After adding the EWT decomposition algorithm, the computational speed of the model decreases to a certain extent. Because each decomposition layer needs to be trained and predicted, the computational speed of the original model plays a vital role here, which further reflects the superiority of the ESN.

The change in prediction steps has little effect on the calculation speed of the model. This may be because the computational capacity of the algorithm model is relatively large.

《4. Conclusions》

4. Conclusions

This study establishes an improved hybrid ESN forecasting model to predict and analyze the hourly average concentrations of PM_{2.5} based on the MCD method and the PSO. The proposed hybrid model is compared with several benchmark models to prove its effectiveness. The attribute reduction results show that the concentrations of SO_{2} and O_{3} play an important role in predicting the concentrations of PM_{2.5}. Moreover, research on the influence of relevant meteorological parameters will be carried out in future studies. The clustering results show that PM_{2.5} concentration data become stationary and regular after the clustering processing. These features are useful and conducive for ESN-based deep training. The prediction results show that: ① The MCD method can improve the accuracy of models; ② the proposed hybrid model has better prediction accuracy than other relevant deep learning or single models; ③ the proposed hybrid model has achieved good experimental results with PM_{2.5} pollutant concentration data from four cities in China; and ④ the proposed hybrid PM_{2.5} forecasting framework can also be applied in other air pollution time series multi-step predictions. The forecasted results can be embedded in relevant early warning systems for urban air pollution management.

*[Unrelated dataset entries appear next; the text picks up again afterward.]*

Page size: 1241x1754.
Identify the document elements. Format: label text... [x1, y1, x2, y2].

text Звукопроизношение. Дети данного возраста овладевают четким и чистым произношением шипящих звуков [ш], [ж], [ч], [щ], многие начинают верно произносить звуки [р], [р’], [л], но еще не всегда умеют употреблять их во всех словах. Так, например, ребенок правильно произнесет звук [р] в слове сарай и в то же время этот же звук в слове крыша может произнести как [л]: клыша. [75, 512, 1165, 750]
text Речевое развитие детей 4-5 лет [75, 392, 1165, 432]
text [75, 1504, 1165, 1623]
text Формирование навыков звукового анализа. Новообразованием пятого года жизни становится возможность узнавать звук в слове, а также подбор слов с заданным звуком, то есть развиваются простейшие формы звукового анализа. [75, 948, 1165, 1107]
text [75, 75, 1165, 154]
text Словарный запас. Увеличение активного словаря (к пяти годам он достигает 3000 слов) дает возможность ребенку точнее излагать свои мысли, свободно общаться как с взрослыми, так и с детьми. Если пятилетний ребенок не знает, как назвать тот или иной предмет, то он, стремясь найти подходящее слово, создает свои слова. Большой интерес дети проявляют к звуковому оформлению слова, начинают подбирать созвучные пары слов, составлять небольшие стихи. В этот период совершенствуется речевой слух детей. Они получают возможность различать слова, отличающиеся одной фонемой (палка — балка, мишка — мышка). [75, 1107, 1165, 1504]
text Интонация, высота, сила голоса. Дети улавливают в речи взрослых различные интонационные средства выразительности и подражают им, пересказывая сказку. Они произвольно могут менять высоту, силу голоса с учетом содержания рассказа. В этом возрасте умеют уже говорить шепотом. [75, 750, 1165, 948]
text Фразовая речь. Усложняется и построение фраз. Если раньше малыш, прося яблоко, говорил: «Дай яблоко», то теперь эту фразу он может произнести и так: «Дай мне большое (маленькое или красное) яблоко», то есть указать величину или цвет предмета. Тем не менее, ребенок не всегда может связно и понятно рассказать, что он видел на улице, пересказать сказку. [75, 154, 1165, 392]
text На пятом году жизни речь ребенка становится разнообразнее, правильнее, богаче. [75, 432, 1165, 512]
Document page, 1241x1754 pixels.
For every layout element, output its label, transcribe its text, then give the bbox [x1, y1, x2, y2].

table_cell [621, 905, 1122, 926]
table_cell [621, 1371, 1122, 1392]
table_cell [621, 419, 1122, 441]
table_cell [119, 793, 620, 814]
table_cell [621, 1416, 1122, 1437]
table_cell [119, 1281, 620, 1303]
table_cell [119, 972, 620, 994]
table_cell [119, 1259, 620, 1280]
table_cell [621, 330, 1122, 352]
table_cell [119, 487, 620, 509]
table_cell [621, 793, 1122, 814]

The main contributions of this study can be summarized as follows:

(1) A novel PM_{2.5} concentrations multi-step prediction model is developed based on the MCD, ESN, and PSO, which yields accurate forecasting performance for hourly average PM_{2.5} concentrations. The multi-step forecasting results can be used for the development of PM_{2.5} pollution warning systems.

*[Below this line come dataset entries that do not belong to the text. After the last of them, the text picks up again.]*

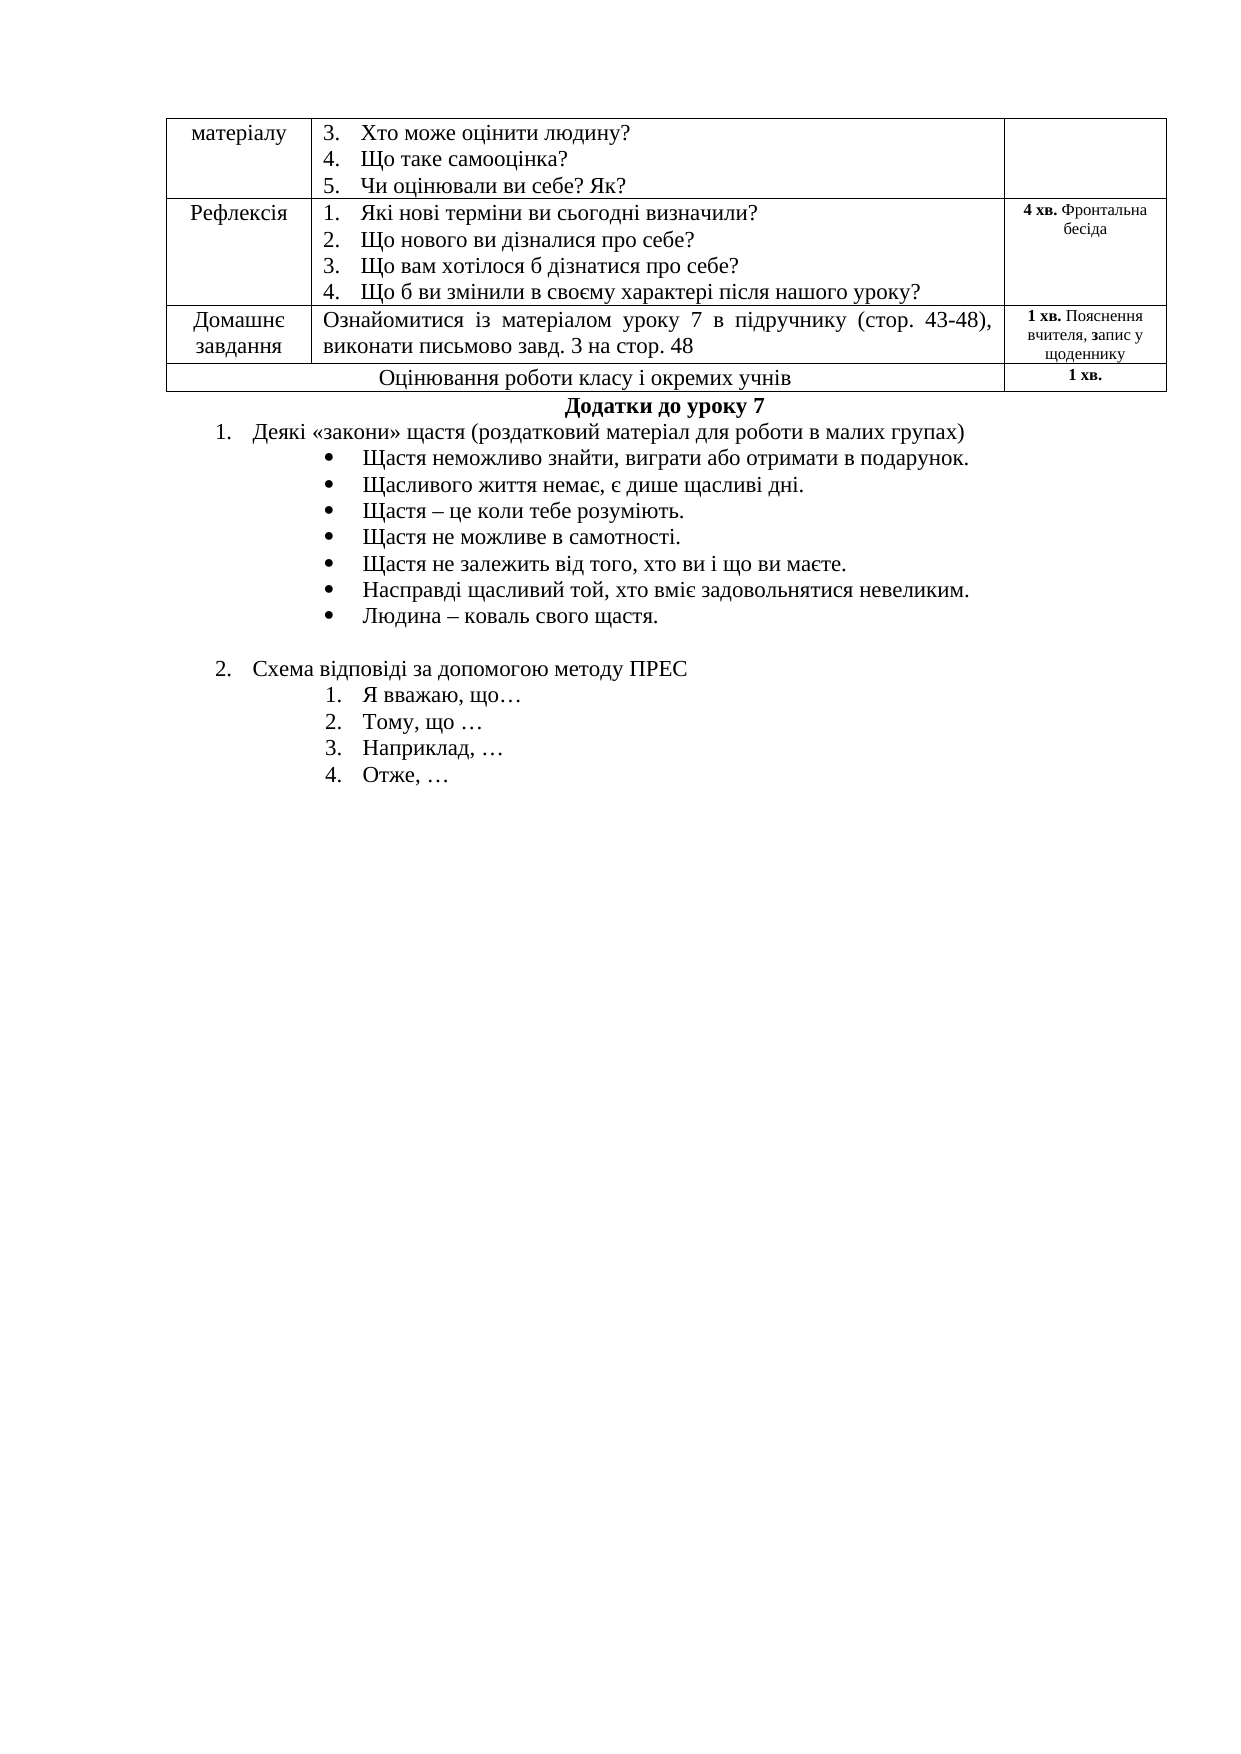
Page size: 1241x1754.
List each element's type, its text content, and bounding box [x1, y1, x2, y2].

text Додатки до уроку 7 [177, 392, 1152, 418]
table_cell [1005, 119, 1166, 198]
list Я вважаю, що… [325, 682, 1152, 708]
table_cell Оцінювання роботи класу і окремих учнів [167, 364, 1004, 391]
list Насправді щасливий той, хто вміє задовольнятися невеликим. [325, 576, 1152, 602]
list Схема відповіді за допомогою методу ПРЕС [215, 655, 1152, 682]
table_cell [167, 119, 311, 198]
list Тому, що … [325, 708, 1152, 734]
table_cell 1 хв. Пояснення вчителя, запис у щоденнику [1005, 306, 1166, 363]
table_cell Рефлексія [167, 199, 311, 305]
table_cell Ознайомитися із матеріалом уроку 7 в підручнику (стор. 43-48), виконати письмово завд. 3 на стор. 48 [312, 306, 1004, 363]
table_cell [312, 119, 1004, 198]
list Щасливого життя немає, є дише щасливі дні. [325, 471, 1152, 497]
list Наприклад, … [325, 734, 1152, 761]
table_cell 4 хв. Фронтальна бесіда [1005, 199, 1166, 305]
list Отже, … [325, 761, 1152, 787]
table_cell Домашнє завдання [167, 306, 311, 363]
list Деякі «закони» щастя (роздатковий матеріал для роботи в малих групах) [215, 418, 1152, 444]
table_cell Які нові терміни ви сьогодні визначили? Що нового ви дізналися про себе? Що вам хотілося б дізнатися про себе? Що б ви змінили в своєму характері після нашого уроку? [312, 199, 1004, 305]
list Людина – коваль свого щастя. [325, 602, 1152, 629]
list Щастя не залежить від того, хто ви і що ви маєте. [325, 550, 1152, 576]
list Щастя – це коли тебе розуміють. [325, 497, 1152, 523]
list Щастя не можливе в самотності. [325, 523, 1152, 550]
list Щастя неможливо знайти, виграти або отримати в подарунок. [325, 444, 1152, 471]
table_cell 1 хв. [1005, 364, 1166, 391]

(2) A novel decomposition method in hybrid PM_{2.5} concentration forecasting named MCD is developed. This method integrates the feature extraction into decomposition. Multi-dimensional KC clustering is carried out using the feature extraction results of the RSAR algorithm, which not only guarantees the effectiveness of the clustering results, but also considers the influence of multidimensional features. The EWT algorithm-based KC algorithm is then employed for data preprocessing. The clustering algorithm is used to group the original PM_{2.5} concentrations according to different PM_{2.5} concentration scenarios. Next, combined with the EWT decomposition algorithm, raw PM_{2.5} concentrations data are distinguished according to different characteristics in the timescale. Finally, the optimization function of the decomposition is realized.

(3) In the proposed hybrid PM_{2.5} concentration forecasting model, the ESN is employed as a predictor. The sparse connection of neurons in the reservoir of the ESN not only improves the convergence of the neural network model, but also enhances the model generalization. This characteristic can reduce the probability of the overfitting problem in the process of model training. Moreover, the ESN has good real-time performance in computing.

《Acknowledgements》

Acknowledgements

The study is fully supported by the National Natural Science Foundation of China (61873283), the Changsha Science & Technology Project (KQ1707017) and the Innovation Driven Project of the Central South University (2019CX005).

《Compliance with ethics guidelines》

Compliance with ethics guidelines

Hui Liu, Zhihao Long, Zhu Duan, and Huipeng Shi declare that they have no conflict of interest or financial conflicts to disclose.